ただ、当のシェルタイトには“また邪魔者が来た”扱いしかされなかったが……。
☆ ☆ ☆ ☆ ☆
「シェルタイトに会われたんですね」
まあ当然と言えば当然だが、私がシェルタイトに会う為に、西の浜辺に出向いている事はセレスの知るところとなった。
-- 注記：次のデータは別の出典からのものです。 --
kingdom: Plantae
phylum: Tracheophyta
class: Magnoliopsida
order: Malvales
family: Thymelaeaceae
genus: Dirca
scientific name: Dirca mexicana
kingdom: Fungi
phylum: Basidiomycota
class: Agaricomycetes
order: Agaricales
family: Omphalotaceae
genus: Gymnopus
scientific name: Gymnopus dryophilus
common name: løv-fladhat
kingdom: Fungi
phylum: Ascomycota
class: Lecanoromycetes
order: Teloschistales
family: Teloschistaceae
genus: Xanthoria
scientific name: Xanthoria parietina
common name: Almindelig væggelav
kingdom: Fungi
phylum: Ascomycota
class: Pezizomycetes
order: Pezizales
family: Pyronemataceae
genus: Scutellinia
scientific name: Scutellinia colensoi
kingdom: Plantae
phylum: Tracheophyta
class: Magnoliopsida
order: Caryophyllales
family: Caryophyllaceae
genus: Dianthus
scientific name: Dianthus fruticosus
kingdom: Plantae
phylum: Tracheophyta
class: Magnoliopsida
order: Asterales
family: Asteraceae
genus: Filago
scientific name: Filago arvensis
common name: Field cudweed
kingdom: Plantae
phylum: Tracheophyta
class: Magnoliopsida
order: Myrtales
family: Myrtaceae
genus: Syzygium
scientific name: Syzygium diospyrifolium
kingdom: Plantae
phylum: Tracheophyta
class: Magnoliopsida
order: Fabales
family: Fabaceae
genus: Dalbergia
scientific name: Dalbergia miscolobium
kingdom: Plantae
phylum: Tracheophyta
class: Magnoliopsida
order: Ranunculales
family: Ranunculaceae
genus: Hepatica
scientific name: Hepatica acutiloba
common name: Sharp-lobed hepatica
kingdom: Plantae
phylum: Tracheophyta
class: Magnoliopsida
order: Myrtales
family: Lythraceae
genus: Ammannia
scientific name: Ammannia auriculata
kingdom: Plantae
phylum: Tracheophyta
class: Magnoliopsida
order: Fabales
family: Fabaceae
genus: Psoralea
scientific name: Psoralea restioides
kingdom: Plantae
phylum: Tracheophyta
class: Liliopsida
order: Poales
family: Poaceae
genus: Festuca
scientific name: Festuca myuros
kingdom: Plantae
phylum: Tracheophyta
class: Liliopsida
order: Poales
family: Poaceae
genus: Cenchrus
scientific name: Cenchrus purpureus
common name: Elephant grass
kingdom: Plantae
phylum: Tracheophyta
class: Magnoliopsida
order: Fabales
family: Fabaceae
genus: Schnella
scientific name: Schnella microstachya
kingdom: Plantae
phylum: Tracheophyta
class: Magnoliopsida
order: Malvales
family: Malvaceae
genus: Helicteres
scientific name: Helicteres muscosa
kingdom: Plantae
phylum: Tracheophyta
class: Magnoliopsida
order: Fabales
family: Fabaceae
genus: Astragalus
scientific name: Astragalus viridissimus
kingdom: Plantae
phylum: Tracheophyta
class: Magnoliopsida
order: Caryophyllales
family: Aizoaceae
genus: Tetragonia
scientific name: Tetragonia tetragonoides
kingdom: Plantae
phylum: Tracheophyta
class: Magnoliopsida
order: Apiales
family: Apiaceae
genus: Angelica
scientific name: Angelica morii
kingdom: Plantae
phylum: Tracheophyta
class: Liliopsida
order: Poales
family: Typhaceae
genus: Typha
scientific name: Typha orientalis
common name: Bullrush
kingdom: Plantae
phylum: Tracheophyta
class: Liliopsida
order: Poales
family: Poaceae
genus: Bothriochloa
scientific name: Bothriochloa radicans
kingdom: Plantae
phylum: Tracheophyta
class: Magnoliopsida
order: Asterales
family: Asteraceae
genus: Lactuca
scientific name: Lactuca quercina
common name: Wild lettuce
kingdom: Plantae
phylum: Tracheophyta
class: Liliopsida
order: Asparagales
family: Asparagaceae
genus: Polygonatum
「いや、その……西の浜辺に行っちゃいけない事は知ってたが、ちょっと遠出した時に道に迷って、気がついたら……」
しどろもどろに弁明する私に
「責めている訳ではありません。実は、貴方に頼みたい事があるんです」
そう言ったセレスの顔は何処か淋しげだった。
「シェルタイトに会われたのならご存知だと思いますが、ぼくとシェルとは双子の兄弟です。何故、別々に住んでいるのか。何故、貴方に弟の存在を隠していたのか。……それを今からお話します」
セレスは静かに語り始めた。
今を去る事16年前──
「ぼくとシェルは碧い髪と瞳を持って産まれました。それは我ら一族の始祖と同じ髪と瞳の色。“失われた血”が復活したのだと皆は歓喜しました」
「失われた血?」
「はい。海人の血です」
私は正直驚いた。あの噂は本当だったのか?
「しかし、その直後になされた予言によってぼくたちの運命は変わりました。“双子の片われは、一族に滅びと再生を齎す宿命の子”という……」
「っ!?」
セレスとシェルが、滅びと再生を齎す"宿命の子"!?
「それがぼくとシェルと、どちらなのかも定かではなかったし“滅びと再生”がどういう意味を持つのかも分かりませんでしたが、父は一族を護る族長として決断しない訳にはいかなかったんです。双子の片方が一族に災いを齎す可能性があるのならば、その原因を排除するしか道はない」
想像すらしなかったセレスの告白に、私は彼にかける言葉すらも見出せない。
「父は周囲の反対を押し切って、先に産まれたぼくを次代の族長とし、弟であるシェルを海に流したんです。それは父にとって我が身を引き裂くよりも辛い決断でした。愛する我が子を死なせるかもしれないのですから。“この子が真実、海人の血を継ぐ子であるならば連なる一族が必ず救ってくれる”父はそう信じていました。いや、そう信じたかったんです!」
「…………」
重い沈黙の後、再びセレスは語り始めた。
「ぼくがこの事を知ったのは半年前。父が亡くなる三日前の事です。ひょっとしたら父は自分の死期を覚っていたのかもしれません。でも、ぼくにとっては衝撃の真実でした。一人っ子だと思っていた自分に双子の弟がいる! それは、兄弟が欲しいとずっと思ってたぼくには正直嬉しい事でした。けれど……」
そこでセレスは一呼吸擱いて、真っ直ぐに私を見据えた。
「ここからが本題です。貴方に頼みたい事、それはシェルの真意を聞き出す事です」
「シェルの、真意?」
「はい。シェルがこの島に帰って来たのは三ヶ月前。貴方が島に来られる少し前です。シェルは何も話しません。今まで自分が何処でどうしていたのかも、何の為に今になって帰って来たのかも。ただ一言“見極める為に、そして決断する為に帰って来た”と……」
セレスの話を黙って聞いてるいる事しか出来ない私を後目に、彼は淡々と言葉を紡ぐ。
「一緒に暮らそうというぼくの言葉も拒否されました。だから離れて暮らしてます。シェルのぼくを見る目は冷たかった。多分シェルはぼくを、一族を憎んでるんだと思います」
「セレス……」
「確かに恨まれて当然だと思います。彼の気持ちは痛いほど分かってるつもりです。父は、一族は……彼を捨てたのですから! でも、ぼくは一族を護る族長です。もしシェルがぼくたちに復讐する為に帰って来たのなら。彼が一族に災いを齎すのならば、ぼくは一族を護る為に……彼を排除しなければならないっ!」
セレスの身体が小刻みに震えていた。